Activity: Reproduce the commentary on Venus figurines below in full, word for word.

When respected journals - Nature for example - use terms such as "Prehistoric pin-up" and "35,000-year-old sex object", and a German museum proclaims that a figurine is either an "earth mother or pin-up girl" (as if no other roles for women could have existed in prehistory), they carry weight and authority. This allows journalists and researchers, evolutionary psychologists in particular, to legitimise and naturalise contemporary western values and behaviours by tracing them back to the "mist of prehistory".
I like how EP is singled out here - not all of it is bad, of course, but that which is most egregious in transposing current 'commonsense' realities onto the past does drinks deeply from the well of these kinds of unsupported assertions, drawing on the apparent reputability of the sources in which they were published to bolster the credibility of their own conclusions. That's not to say that sexuality wasn't one of the dimensions of at least some Venus figurines, but Nowell's perspective certainly goes a long way to show that assuming that this was the single or most important motivation behind their manufacture in many cases probably says more about prehistorians than it does about prehistory itself.
I also really cannot agree enough with her observation that assuming that all figurines look like the ones from Willendorf or Dolni Vestonice biases our understanding of how variable this class of objects truly is. If we don't acknowledge this variability and the fact that it is a defining feature of figurine-making in the Upper Paleolithic, we're doing our interpretations a major disservice. By extension, we're also doing a major disservice to the interested public who often has a strong interest in the past of our species. In fact, assumptions about the homogeneity of various forms of behavior in the Upper Paleolithic (e.g., cave art, burials) has really been an impediment to getting a realistic understanding of what life between 45-10,000 BP must have been like.

Data for analysis:
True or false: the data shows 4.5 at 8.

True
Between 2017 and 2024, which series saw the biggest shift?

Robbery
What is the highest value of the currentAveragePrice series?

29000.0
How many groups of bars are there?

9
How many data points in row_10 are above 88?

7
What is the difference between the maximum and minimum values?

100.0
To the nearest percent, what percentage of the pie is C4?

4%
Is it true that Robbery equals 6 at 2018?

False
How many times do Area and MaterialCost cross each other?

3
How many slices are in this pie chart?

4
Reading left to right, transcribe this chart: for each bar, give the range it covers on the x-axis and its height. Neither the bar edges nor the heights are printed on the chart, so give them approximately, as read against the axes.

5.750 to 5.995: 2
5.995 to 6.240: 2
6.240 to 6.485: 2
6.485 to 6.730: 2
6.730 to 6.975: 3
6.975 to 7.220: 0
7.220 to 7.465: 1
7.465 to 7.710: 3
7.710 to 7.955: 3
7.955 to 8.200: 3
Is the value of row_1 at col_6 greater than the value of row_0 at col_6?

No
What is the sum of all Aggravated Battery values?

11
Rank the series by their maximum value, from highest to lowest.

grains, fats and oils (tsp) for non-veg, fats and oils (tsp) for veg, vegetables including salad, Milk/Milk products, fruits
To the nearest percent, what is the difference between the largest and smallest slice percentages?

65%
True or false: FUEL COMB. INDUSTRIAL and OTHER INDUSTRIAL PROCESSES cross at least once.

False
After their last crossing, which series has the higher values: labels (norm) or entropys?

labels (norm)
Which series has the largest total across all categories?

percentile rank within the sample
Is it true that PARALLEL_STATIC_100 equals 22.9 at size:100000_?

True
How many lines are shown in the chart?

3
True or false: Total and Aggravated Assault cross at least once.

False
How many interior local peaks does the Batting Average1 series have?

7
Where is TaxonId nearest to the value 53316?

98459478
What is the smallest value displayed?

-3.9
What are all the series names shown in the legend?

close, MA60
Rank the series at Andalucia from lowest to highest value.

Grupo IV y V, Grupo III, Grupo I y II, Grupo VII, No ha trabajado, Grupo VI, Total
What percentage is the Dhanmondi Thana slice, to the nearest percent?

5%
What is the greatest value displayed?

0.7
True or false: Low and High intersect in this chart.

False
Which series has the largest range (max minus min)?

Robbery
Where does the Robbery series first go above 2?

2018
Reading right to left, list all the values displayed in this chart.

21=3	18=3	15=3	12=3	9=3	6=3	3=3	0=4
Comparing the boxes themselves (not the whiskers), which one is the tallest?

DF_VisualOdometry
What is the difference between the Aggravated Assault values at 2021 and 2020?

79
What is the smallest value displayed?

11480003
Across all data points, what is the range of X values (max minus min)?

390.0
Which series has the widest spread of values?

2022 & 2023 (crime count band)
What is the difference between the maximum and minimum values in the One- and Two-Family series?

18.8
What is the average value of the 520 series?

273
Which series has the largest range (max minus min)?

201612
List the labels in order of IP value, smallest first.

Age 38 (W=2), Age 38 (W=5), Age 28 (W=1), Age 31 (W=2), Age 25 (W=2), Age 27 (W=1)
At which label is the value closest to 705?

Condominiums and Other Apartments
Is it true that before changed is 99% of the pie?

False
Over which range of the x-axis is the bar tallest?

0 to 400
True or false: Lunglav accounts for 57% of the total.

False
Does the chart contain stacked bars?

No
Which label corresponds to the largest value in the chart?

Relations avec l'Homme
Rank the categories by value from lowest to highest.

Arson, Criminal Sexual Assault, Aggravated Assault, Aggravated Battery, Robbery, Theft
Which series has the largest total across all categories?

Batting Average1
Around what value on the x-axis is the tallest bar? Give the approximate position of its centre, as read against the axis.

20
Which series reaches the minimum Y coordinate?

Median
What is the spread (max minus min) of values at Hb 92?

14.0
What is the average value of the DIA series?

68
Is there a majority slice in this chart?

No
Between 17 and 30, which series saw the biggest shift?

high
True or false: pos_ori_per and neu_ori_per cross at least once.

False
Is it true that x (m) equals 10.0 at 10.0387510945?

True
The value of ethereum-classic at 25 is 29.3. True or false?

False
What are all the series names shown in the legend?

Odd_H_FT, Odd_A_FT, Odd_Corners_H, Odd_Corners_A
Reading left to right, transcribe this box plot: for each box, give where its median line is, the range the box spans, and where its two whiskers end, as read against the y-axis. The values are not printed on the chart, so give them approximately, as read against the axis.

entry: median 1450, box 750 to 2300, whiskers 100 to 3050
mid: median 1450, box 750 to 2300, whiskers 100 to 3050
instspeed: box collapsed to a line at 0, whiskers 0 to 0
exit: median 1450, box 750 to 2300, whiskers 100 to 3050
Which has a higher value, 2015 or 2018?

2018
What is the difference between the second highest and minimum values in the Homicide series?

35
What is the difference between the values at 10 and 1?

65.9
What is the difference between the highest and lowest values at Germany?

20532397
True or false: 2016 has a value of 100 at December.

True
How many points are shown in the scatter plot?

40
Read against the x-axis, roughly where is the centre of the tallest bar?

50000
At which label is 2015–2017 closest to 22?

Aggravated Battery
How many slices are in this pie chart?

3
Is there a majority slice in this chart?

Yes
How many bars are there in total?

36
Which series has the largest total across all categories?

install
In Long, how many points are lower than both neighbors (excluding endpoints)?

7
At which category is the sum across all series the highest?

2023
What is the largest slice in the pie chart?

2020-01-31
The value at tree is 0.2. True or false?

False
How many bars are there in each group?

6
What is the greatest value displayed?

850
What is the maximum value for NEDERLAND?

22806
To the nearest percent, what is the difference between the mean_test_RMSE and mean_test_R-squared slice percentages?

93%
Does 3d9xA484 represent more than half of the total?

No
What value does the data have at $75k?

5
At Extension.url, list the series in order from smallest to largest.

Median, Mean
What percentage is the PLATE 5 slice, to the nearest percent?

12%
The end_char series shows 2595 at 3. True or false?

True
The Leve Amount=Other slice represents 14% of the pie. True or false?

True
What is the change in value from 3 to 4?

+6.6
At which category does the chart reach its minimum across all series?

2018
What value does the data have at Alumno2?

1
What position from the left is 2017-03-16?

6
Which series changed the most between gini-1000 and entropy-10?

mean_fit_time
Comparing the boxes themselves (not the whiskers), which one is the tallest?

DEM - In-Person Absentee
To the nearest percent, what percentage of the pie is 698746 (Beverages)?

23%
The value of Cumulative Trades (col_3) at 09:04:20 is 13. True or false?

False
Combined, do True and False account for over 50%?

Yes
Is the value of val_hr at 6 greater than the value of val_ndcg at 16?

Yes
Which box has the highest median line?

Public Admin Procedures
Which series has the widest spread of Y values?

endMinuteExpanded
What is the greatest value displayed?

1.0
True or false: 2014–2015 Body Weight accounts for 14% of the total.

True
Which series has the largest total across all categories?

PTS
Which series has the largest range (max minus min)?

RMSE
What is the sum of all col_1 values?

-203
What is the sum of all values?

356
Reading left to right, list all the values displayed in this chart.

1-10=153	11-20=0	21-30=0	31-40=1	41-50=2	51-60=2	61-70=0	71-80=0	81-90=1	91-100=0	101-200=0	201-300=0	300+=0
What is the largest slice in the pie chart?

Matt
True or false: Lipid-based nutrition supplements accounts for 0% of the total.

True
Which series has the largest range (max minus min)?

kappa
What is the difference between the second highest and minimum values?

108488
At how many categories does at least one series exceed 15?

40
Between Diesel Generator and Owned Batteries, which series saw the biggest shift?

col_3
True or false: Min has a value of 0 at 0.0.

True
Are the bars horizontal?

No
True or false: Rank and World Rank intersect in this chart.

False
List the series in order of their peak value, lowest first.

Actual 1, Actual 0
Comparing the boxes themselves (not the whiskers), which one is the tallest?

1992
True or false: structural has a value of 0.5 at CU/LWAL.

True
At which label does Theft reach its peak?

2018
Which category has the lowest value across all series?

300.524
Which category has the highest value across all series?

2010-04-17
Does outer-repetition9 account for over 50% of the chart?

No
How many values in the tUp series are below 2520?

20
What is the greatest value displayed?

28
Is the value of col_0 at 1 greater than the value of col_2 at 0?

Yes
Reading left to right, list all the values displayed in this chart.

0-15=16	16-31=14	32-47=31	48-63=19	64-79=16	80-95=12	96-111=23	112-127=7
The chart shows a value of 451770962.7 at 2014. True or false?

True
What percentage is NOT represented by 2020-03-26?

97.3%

Solution to this problem:
When respected journals - Nature for example - use terms such as "Prehistoric pin-up" and "35,000-year-old sex object", and a German museum proclaims that a figurine is either an "earth mother or pin-up girl" (as if no other roles for women could have existed in prehistory), they carry weight and authority. This allows journalists and researchers, evolutionary psychologists in particular, to legitimise and naturalise contemporary western values and behaviours by tracing them back to the "mist of prehistory".
I like how EP is singled out here - not all of it is bad, of course, but that which is most egregious in transposing current 'commonsense' realities onto the past does drinks deeply from the well of these kinds of unsupported assertions, drawing on the apparent reputability of the sources in which they were published to bolster the credibility of their own conclusions. That's not to say that sexuality wasn't one of the dimensions of at least some Venus figurines, but Nowell's perspective certainly goes a long way to show that assuming that this was the single or most important motivation behind their manufacture in many cases probably says more about prehistorians than it does about prehistory itself.
I also really cannot agree enough with her observation that assuming that all figurines look like the ones from Willendorf or Dolni Vestonice biases our understanding of how variable this class of objects truly is. If we don't acknowledge this variability and the fact that it is a defining feature of figurine-making in the Upper Paleolithic, we're doing our interpretations a major disservice. By extension, we're also doing a major disservice to the interested public who often has a strong interest in the past of our species. In fact, assumptions about the homogeneity of various forms of behavior in the Upper Paleolithic (e.g., cave art, burials) has really been an impediment to getting a realistic understanding of what life between 45-10,000 BP must have been like.